── Exercise passage ──

The dialogue and the thoughts of the characters are “tongue in cheek” and will often make the reader smile or lift their brows in wonder. In this short little novel, every sentence is pithy; and there is not one wasted word. The author has a unique way of expressing things as in describing the refilling of ketchup bottles as “the marriage of two bottles”. Every contrast is perfect, i.e., while Madeleine wears ripped stockings, Claire, another fifth grader has perfect braids and gets to sing at assembly in their school, St. Anthony of the Immaculate Heart, while Madeleine is forbidden because of an “unpleasant” circumstance. These two fifth graders live in opposite worlds.
The story really centers around the happenings in a jazz club, The Cat’s Pajamas” and the relationships between all of the characters seems to be revealed there. Dreams are realized there and destroyed there. The club has been cited for breaking regulations that have been overlooked for years by another police officer who recently retired. The new officer holds the owner accountable for the infractions. Lorca has disregarded the rules, allowed too many patrons, ignored fire laws and served the under-aged. He too, is a single parent of sorts, who has failed, and like Mark Altamori, Madeleine’s father, he has an extremely neglected, but talented child, a son out of wedlock, named Alexander, an expert guitar player.

───
── Study material ──

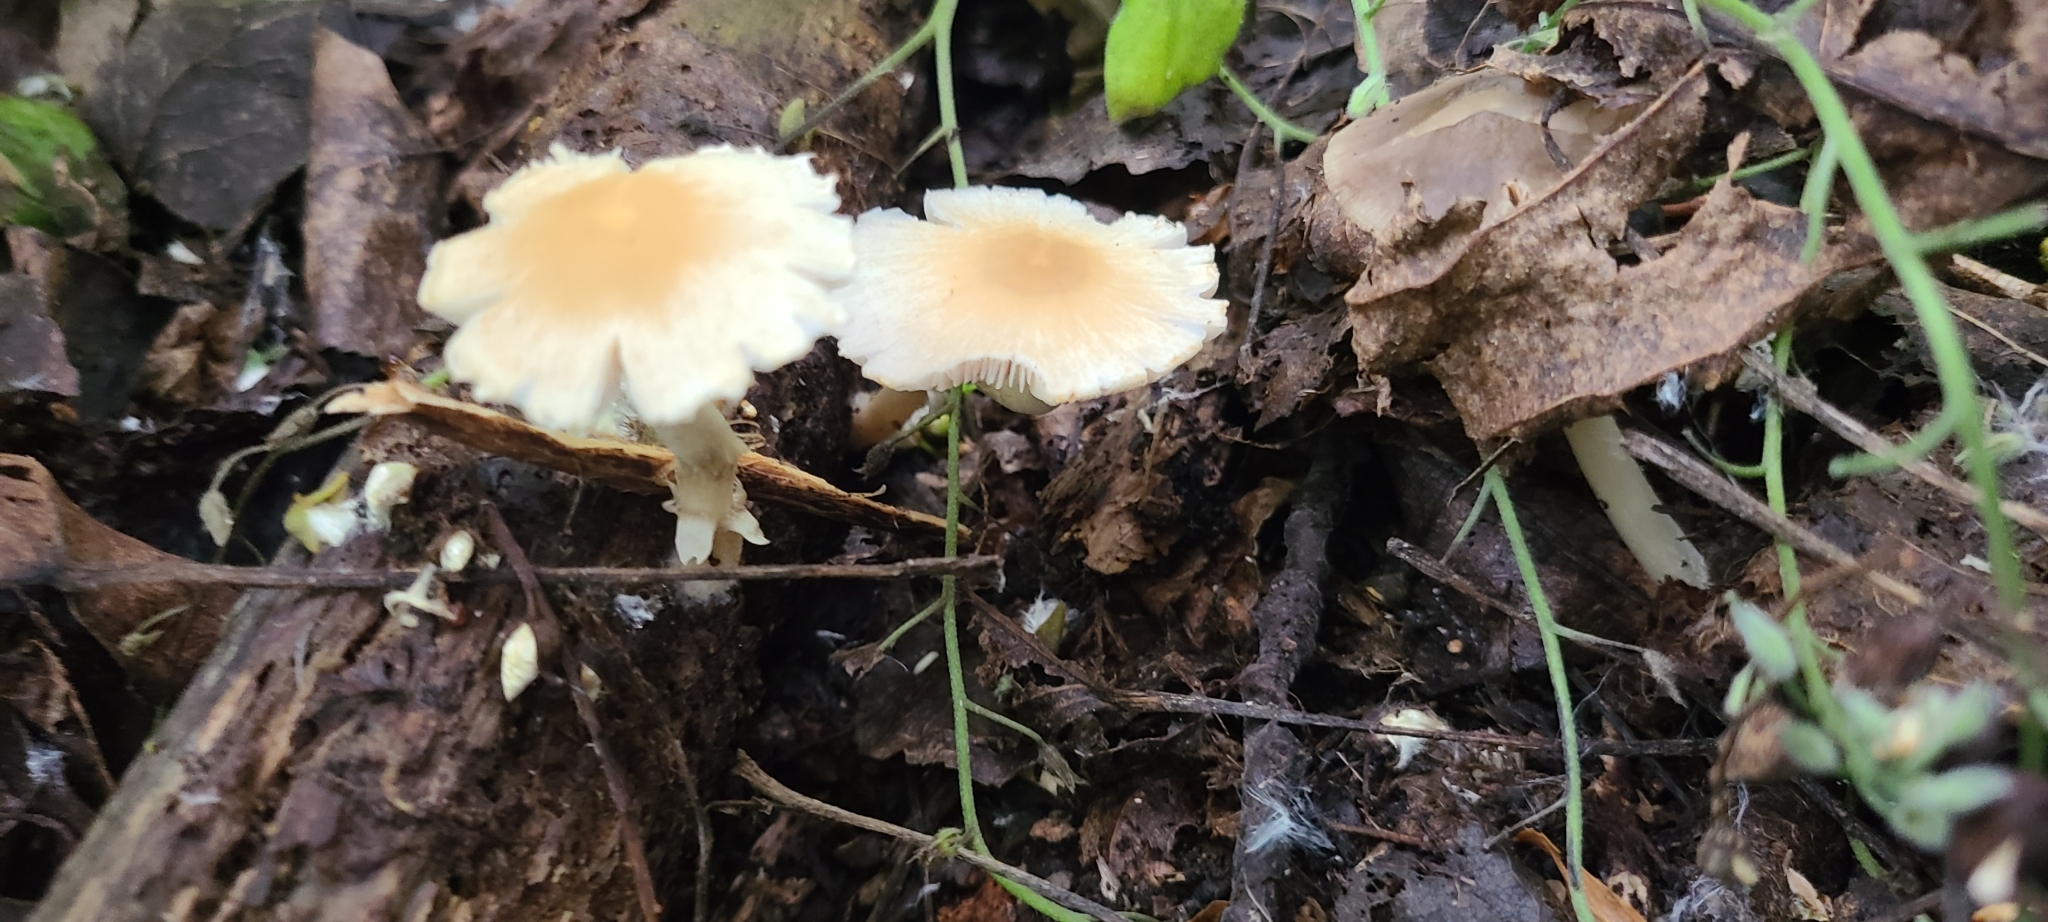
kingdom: Fungi
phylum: Basidiomycota
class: Agaricomycetes
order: Agaricales
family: Psathyrellaceae
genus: Candolleomyces
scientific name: Candolleomyces candolleanus
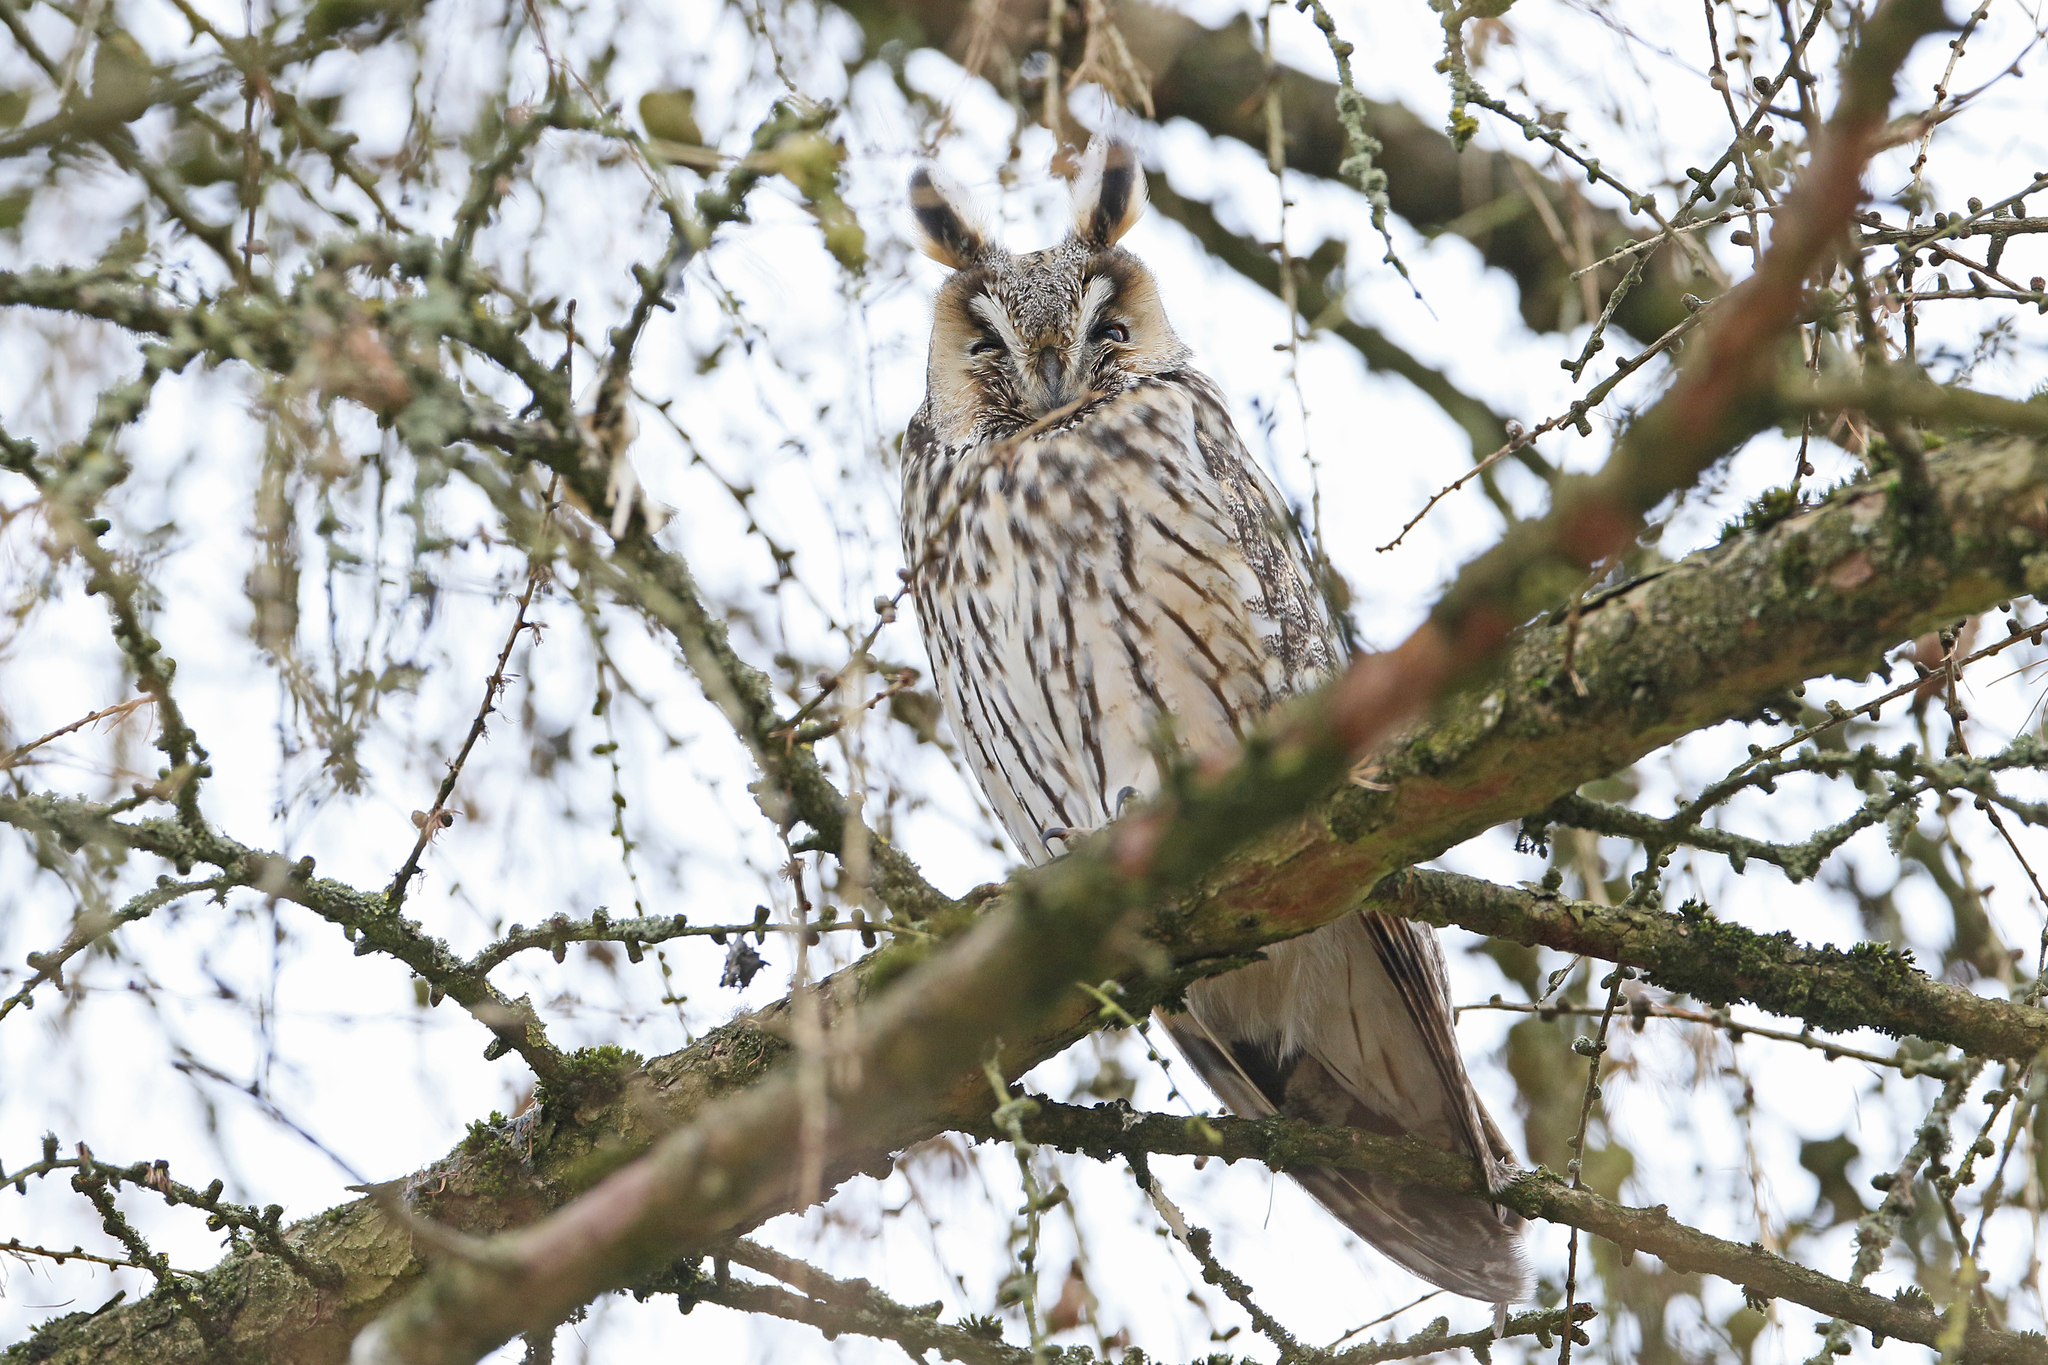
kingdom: Animalia
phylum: Chordata
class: Aves
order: Strigiformes
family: Strigidae
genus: Asio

───

* **Complete the following**
(1) List every character named in the review of the jazz-club novel.
(2) Please resume the review of the jazz-club novel after its last sentence.

* **Answers by task**
(1) Madeleine, Claire, Lorca, Mark Altamori, Alexander

(2)
There is a mixture of characters, kind and cruel, some with malicious intent like Principal Randles and others just doing their duty like Officer Len Thomas. There are many characters and each one serves to express a different kind of person, a different motive for behavior, a different walk of life. The nasty children, the rude adults, all interact and reinforce their own personalities, faults, defects and strengths, when contrasted.
2 A. M. At The Cat’s Pajamas is part love story, part coming of age story and part fairy tale. The real important values in life, like relationships, are stressed while the reliance on the material world is shown to be shallow. The possibility of flying and accomplishing your dreams is the thought that I found to be a happily surprising theme, at the end.
This book did not thrill me but I also did not take it to be a complete failure. It is a bit disjointed because it is told by so many different perspectives. The result is the reader being plunged into a whirlwind of characters, not all of which having a main role in the story. Some characters are introduced but then the reader does not get the chance to get to know them because they are never mentioned beyond a single chapter. Lastly, some of the character actions are very unrealistic and the author tried too hard to weave together three different lives.
I did like the layout of the book; each chapter beginning with the time of day, short chapters making the book an easy read. The book cover and chapters suggest a fun, whimsical read, while the content is much heavier and realistic than the cover portrays.
Finally, the entire book builds to a crucial moment, and in my opinion, it is not well executed.
Enjoyable- however I had difficulty at times following all the characters in addition to the main characters of Madeleine, Sarina and Lorca. This may be due to experiencing it as an audiobook. The book was paced well and it was an intriguing way to tell a story over a 24 hour period.